# Tasks to carry out
1: Summarize the article in two sentences.
2: Please state, according to the article, how much the BIPA allows Illinois residents to sue companies for.
3: Rewrite the article's text between "In describing a" and "without their consent.", inclusive, changing "complaint" to "petition".

# Provided passage
The American Civil Liberties Union sued Clearview AI on Thursday, arguing that the facial recognition startup violated the privacy of Illinois residents in amassing a database of more than 3 billion photos scraped from websites and social media platforms including Facebook and Twitter.
In describing a “nightmare scenario” in the complaint filed in Illinois state court, the ACLU and other groups representing domestic violence survivors, sex workers, and immigrants said they were suing to put an end to Clearview’s “unlawful surreptitious capture and storage of millions of Illinoisans’ sensitive biometric identifiers.” The lawsuit alleges that the facial recognition startup violated the state’s Biometric Information Privacy Act (BIPA), a 2008 law that prevents companies from collecting or storing fingerprints or scans of citizen’s faces without their consent.
While the BIPA allows Illinois residents to sue companies for up to $5,000 for each violation, Nate Freed Wessler, an ACLU staff attorney, told BuzzFeed News that the plaintiffs were not seeking money.
“We’re not seeking monetary damages, only injunctive relief, he said. “We want to see Clearview delete the faceprints it illegally captured and also stop capturing them in the future.”
Since a story in the New York Times in January revealed it to the public, Clearview AI has come under scrutiny from lawmakers, news organizations, and civil liberties groups like the ACLU, which has called the company’s business “privacy-destroying face surveillance.” In February, a BuzzFeed News investigation found that Clearview had provided its facial recognition software to more than 2,200 federal agencies, police departments, and private companies, despite its CEO’s claim that the tool was “strictly for law enforcement.”
In recent months, the company has been hit with a slew of lawsuits in New York, California, Virginia, and Vermont. In federal court in Illinois, a separate lawsuit seeking class action status is currently asking that a judge issue a temporary injunction against Clearview AI to prevent it from using the biometric information of current and past Illinois residents until the case reaches a conclusion.
In response to the proposed temporary injunction, Clearview AI recently said it would restrict its use of data from Illinois citizens and would cease relationships with all private companies.
Responding to Thursday’s ACLU lawsuit, Clearview lawyer Tor Ekeland likened Clearview AI to “a search engine that uses only publicly available images on the internet.” (In past interviews, Clearview CEO Hoan Ton-That has conceded that even if once-public photos are taken down or made private, they still remain in the company’s databases.)
“It is absurd that the ACLU wants to censor which search engines people can use to access public information on the internet,” Ekeland told BuzzFeed News. “The First Amendment forbids this.”
Wessler called Clearview’s argument a perversion of the First Amendment and a misreading of the ACLU’s lawsuit.

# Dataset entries
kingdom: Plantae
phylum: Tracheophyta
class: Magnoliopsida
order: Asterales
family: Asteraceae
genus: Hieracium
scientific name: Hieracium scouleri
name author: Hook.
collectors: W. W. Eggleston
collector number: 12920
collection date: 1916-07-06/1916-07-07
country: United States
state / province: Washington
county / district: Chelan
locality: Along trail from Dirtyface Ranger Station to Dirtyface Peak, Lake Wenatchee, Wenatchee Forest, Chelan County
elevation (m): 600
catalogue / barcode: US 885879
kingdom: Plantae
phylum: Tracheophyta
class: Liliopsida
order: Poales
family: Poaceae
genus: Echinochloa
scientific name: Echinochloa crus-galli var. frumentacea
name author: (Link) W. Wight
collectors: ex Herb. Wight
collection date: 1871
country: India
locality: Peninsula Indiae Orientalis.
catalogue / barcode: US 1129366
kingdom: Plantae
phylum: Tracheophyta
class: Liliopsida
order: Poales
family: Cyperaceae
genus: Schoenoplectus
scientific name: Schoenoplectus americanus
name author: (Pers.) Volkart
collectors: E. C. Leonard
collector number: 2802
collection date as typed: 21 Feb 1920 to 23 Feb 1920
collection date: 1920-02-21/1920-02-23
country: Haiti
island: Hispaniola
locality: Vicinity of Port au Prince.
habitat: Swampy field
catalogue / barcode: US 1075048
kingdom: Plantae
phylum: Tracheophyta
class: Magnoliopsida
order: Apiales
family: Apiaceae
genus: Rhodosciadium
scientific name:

# Expected responses
1: The ACLU sued Clearview AI in Illinois state court, arguing that the facial recognition startup violated the state's Biometric Information Privacy Act by amassing a database of more than 3 billion scraped photos, and it is seeking only injunctive relief rather than money. Clearview, which has faced a slew of other lawsuits, had its lawyer liken the company to a search engine using publicly available images and say the First Amendment forbids the suit, an argument the ACLU's Wessler called a perversion of the First Amendment.

2: Up to $5,000 for each violation.

3:
In describing a “nightmare scenario” in the petition filed in Illinois state court, the ACLU and other groups representing domestic violence survivors, sex workers, and immigrants said they were suing to put an end to Clearview’s “unlawful surreptitious capture and storage of millions of Illinoisans’ sensitive biometric identifiers.” The lawsuit alleges that the facial recognition startup violated the state’s Biometric Information Privacy Act (BIPA), a 2008 law that prevents companies from collecting or storing fingerprints or scans of citizen’s faces without their consent.